NIGERIA: Minister alleges that children were paid to admit torture

Following reports of children from Eket in Akwa Ibom state, Nigeria, being abused and mutilated for being witches and wizards, the first official reaction from the federal government came from far away Geneva.

The Minister for Foreign Affair, Ojo Madueke, leading the Nigeria delegation to the United Nations Universal Periodic Review (UPR) on human rights in Geneva, Monday denied that torture is an official state policy in Nigeria, suggesting however that the "children were paid to say they were tortured."

Madueke made this comment while answering questions in response to his official statement at a question and answer session after he presented the official Nigerian statement at the UN forum.

The universal periodic review (UPR) is an assessment of human rights condition in particular countries and the current session , the fourth in the history of the UN, included consideration of Nigeria, Russia, China and Azerbaijan.
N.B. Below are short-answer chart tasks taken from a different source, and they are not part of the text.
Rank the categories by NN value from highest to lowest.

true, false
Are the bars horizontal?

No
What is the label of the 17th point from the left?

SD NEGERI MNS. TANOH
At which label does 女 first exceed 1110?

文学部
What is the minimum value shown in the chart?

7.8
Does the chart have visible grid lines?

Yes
Madueke declined a telephone interview from Geneva Wednesday to elaborate on this issue saying "I do not grant interviews on phone."
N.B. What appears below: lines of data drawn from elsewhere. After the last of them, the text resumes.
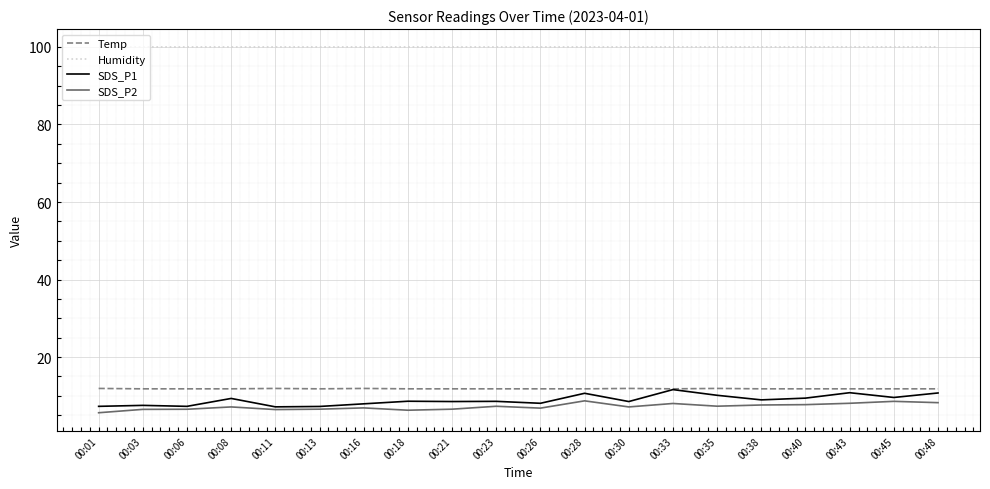

Between 00:21 and 00:48, which series saw the biggest shift?

SDS_P1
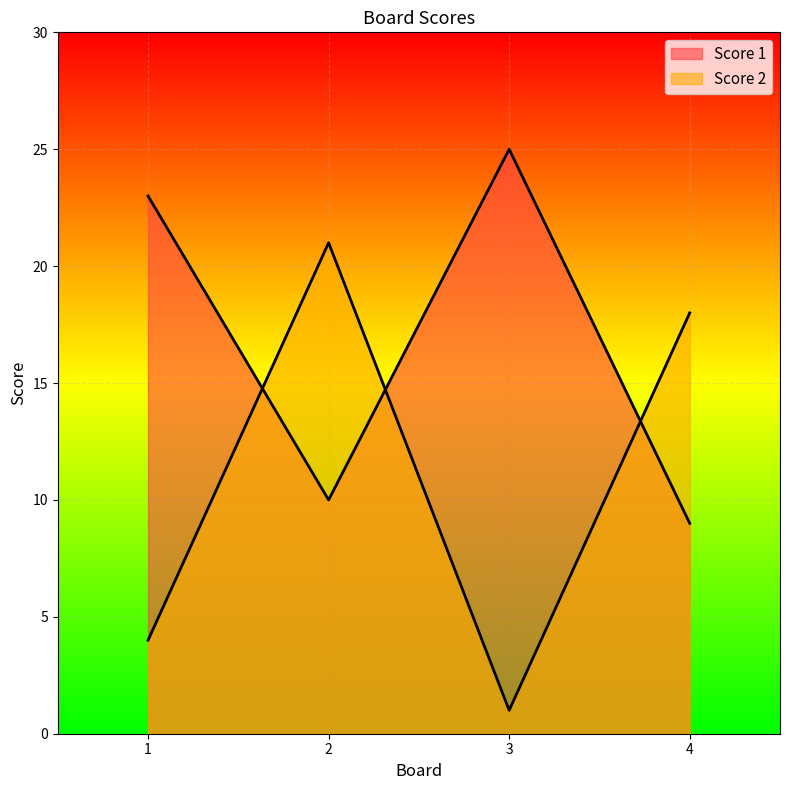

List the series in order of their peak value, lowest first.

Score 2, Score 1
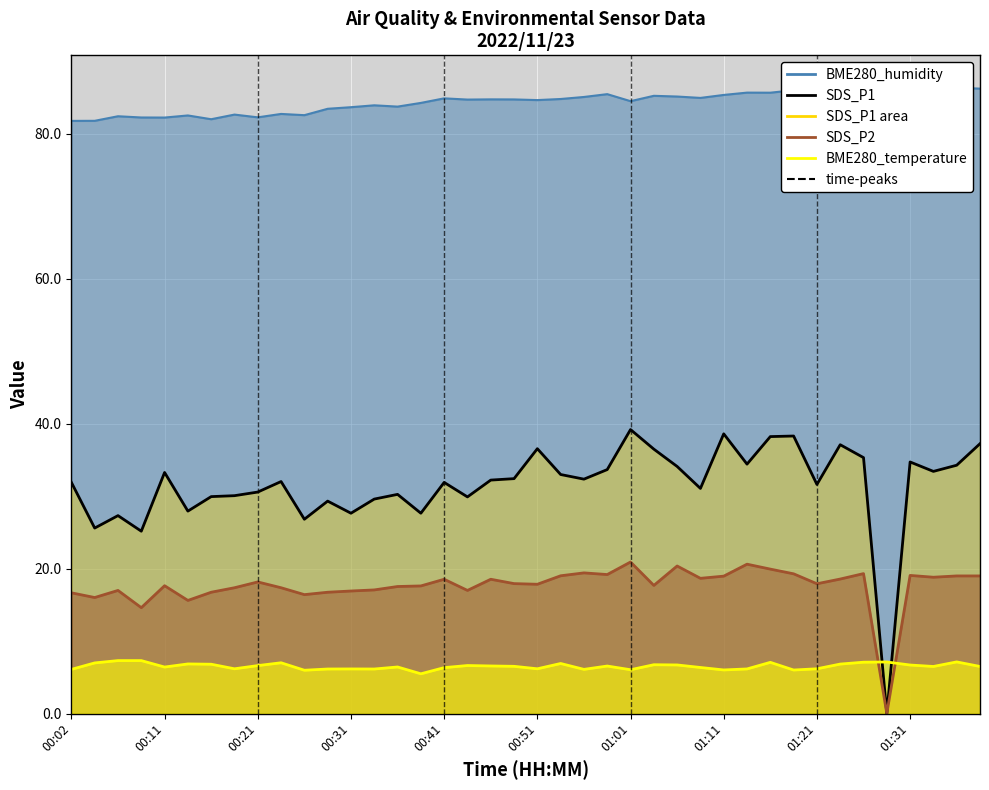

What is the highest value of the BME280_humidity series?

86.5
The children are held in shelters managed by the nongovernmental organisation, child right rehabilitation network centre (CRARN), with support from Nigerian citizens.
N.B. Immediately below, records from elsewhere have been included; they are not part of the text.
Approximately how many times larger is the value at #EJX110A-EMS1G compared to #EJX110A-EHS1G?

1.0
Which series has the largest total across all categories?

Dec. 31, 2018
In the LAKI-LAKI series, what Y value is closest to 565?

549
Children at the CRARN shelter were reportedly given up by their parents for witchcraft and handed over to pastors who tortured the children for the purposes of 'exorcism'.

Civic organisations immediately responded to the comments by the minister, charactersing them as "odious and unfortunate." Speaking to NEXT on Sunday, Chijoke Odum, chairperson of civil liberties organisation of Nigeria [CLO], said "The minister told a lie because investigation revealed otherwise."

"There are evidences of psychological trauma in the children," insisted Odum, who went on to say that "the sign of trauma is indelible evidence [of torture]"

The CLO president maintains that: "there are also biological evidences, when you go through their bodies; you will see lacerations, scars, enduring scars, marks that were not sustained during childbirth or childhood play or fun, marks that were deliberately made."

He also wants paediatricians brought in to determine the degree, depth, and age of the body lacerations, asking "How come no one contradicted any of the evidence months after the children articulated them and cried out except this one purported instance by the minister?"

Odum said he was unhappy that the minister is trying to defend the deplorable act of religious fanaticism, when the offence was not committed by the state/government. "He wants to show the international community that all is well in Nigeria particularly at the religious level but this is all lies."

Odum's views are shared by Olasupo Ojo, president of the committee for the defence of human rights (CDHR), who also flayed the foreign affairs minister. "Maduekwe believes everything should be politicised and sees everything from the spectacle of politics not based on principles."

Olasupo Ojo maintains too that "What happen in Akwa-Ibom is well known to all Nigerians that there was torture, and for the foreign affairs minister to now go and tell the UN that it didn't happen mocks the entire nation."

"Such discrepancies by a nation will never allow the world to take us seriously and that explains our denial a seat in the UN Security Council because we are signatory to so many international treaties particularly on human rights yet we do not honour the treaties domestically" concludes Mr Ojo.